(Task brief)
The job is to output each record exactly as it stands, pictures excluded.

[Stored data entries]
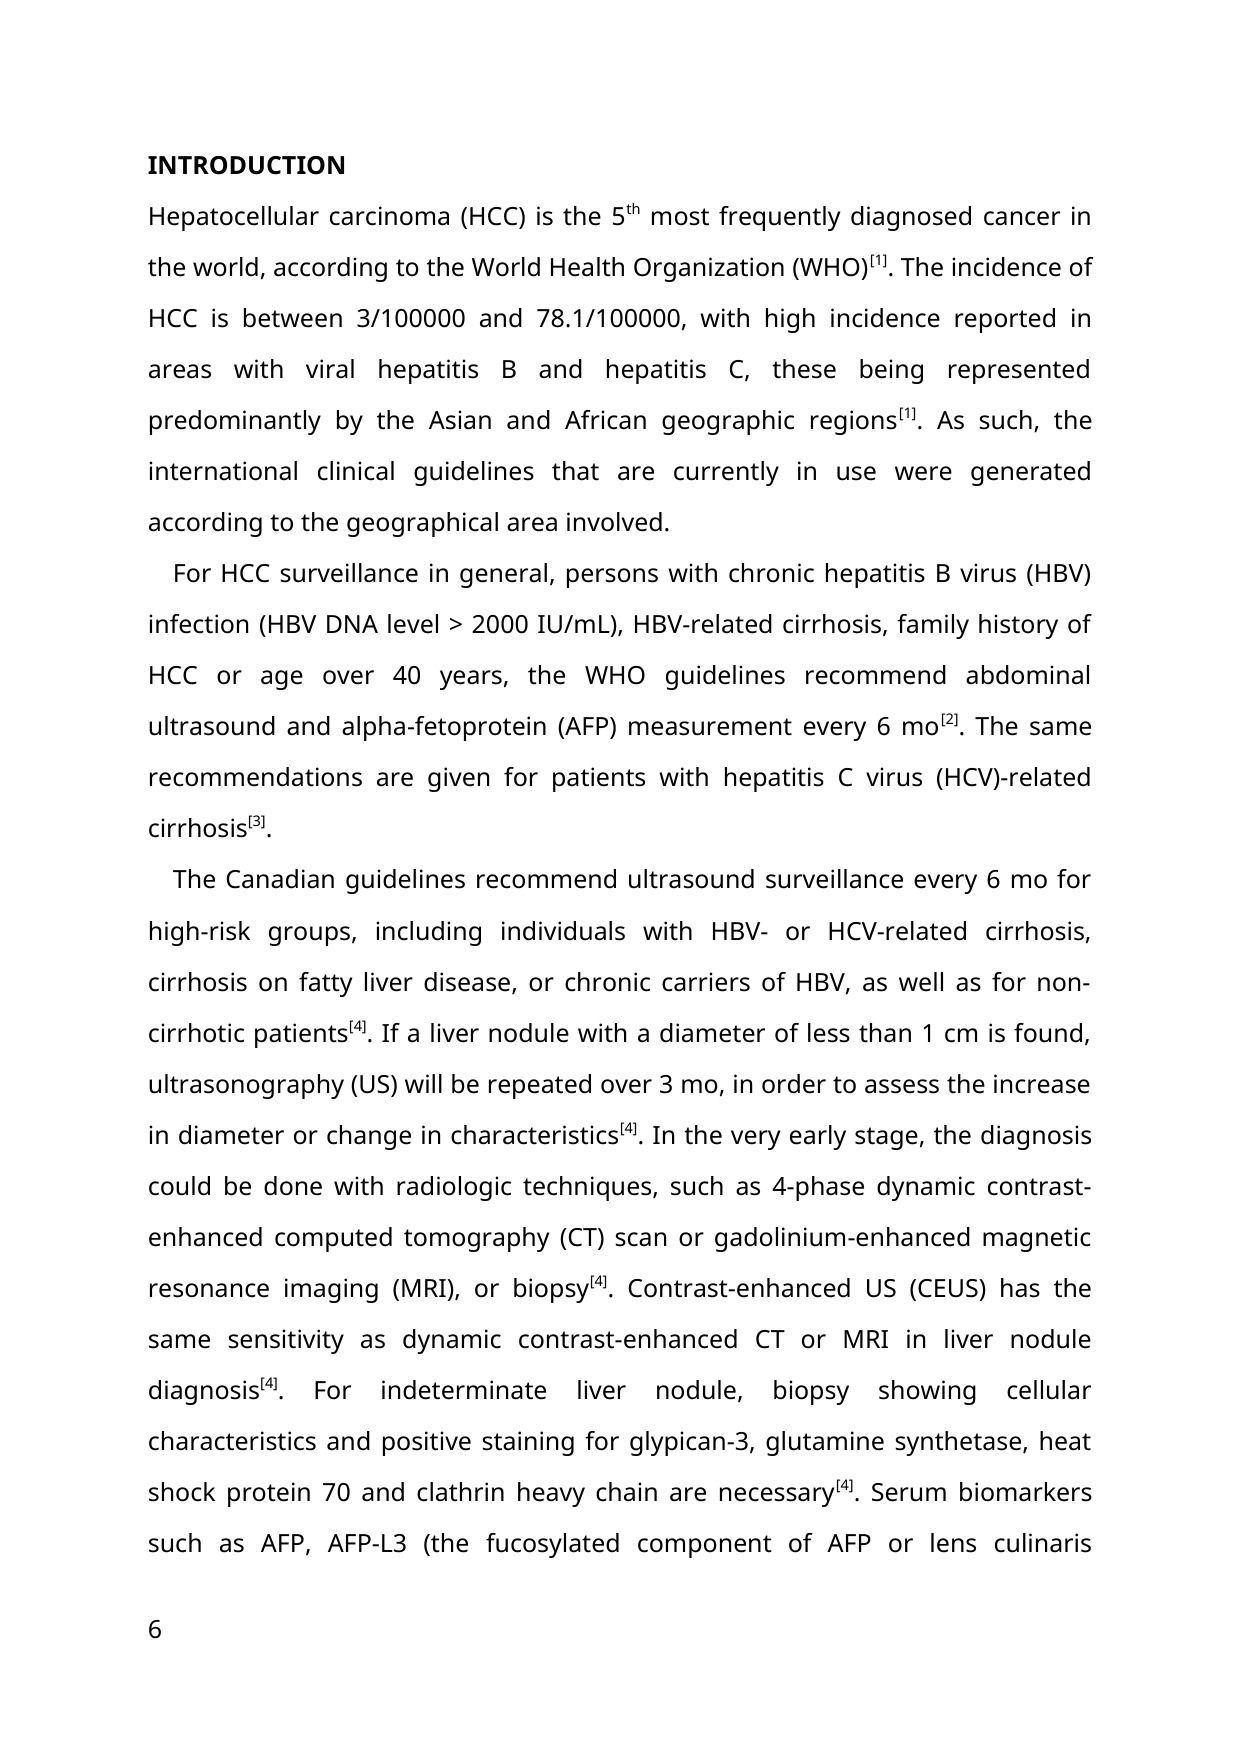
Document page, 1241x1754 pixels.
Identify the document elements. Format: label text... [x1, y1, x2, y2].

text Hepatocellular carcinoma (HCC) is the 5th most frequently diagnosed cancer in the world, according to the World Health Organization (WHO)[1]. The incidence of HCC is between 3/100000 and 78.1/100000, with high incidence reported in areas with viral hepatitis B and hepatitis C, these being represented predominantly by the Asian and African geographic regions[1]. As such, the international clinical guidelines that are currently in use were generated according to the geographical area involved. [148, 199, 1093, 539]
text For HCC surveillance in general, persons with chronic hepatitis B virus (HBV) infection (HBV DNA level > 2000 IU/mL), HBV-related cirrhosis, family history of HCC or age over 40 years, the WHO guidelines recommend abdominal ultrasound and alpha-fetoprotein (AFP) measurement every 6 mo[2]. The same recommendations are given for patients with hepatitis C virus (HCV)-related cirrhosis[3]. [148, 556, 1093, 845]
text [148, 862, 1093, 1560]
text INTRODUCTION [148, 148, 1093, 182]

(Result)
Document page, 1241x1754 pixels.
Identify the document elements. Format: label text... [x1, y1, x2, y2].

text Hepatocellular carcinoma (HCC) is the 5th most frequently diagnosed cancer in the world, according to the World Health Organization (WHO)[1]. The incidence of HCC is between 3/100000 and 78.1/100000, with high incidence reported in areas with viral hepatitis B and hepatitis C, these being represented predominantly by the Asian and African geographic regions[1]. As such, the international clinical guidelines that are currently in use were generated according to the geographical area involved. [148, 199, 1093, 539]
text For HCC surveillance in general, persons with chronic hepatitis B virus (HBV) infection (HBV DNA level > 2000 IU/mL), HBV-related cirrhosis, family history of HCC or age over 40 years, the WHO guidelines recommend abdominal ultrasound and alpha-fetoprotein (AFP) measurement every 6 mo[2]. The same recommendations are given for patients with hepatitis C virus (HCV)-related cirrhosis[3]. [148, 556, 1093, 845]
text [148, 862, 1093, 1560]
text INTRODUCTION [148, 148, 1093, 182]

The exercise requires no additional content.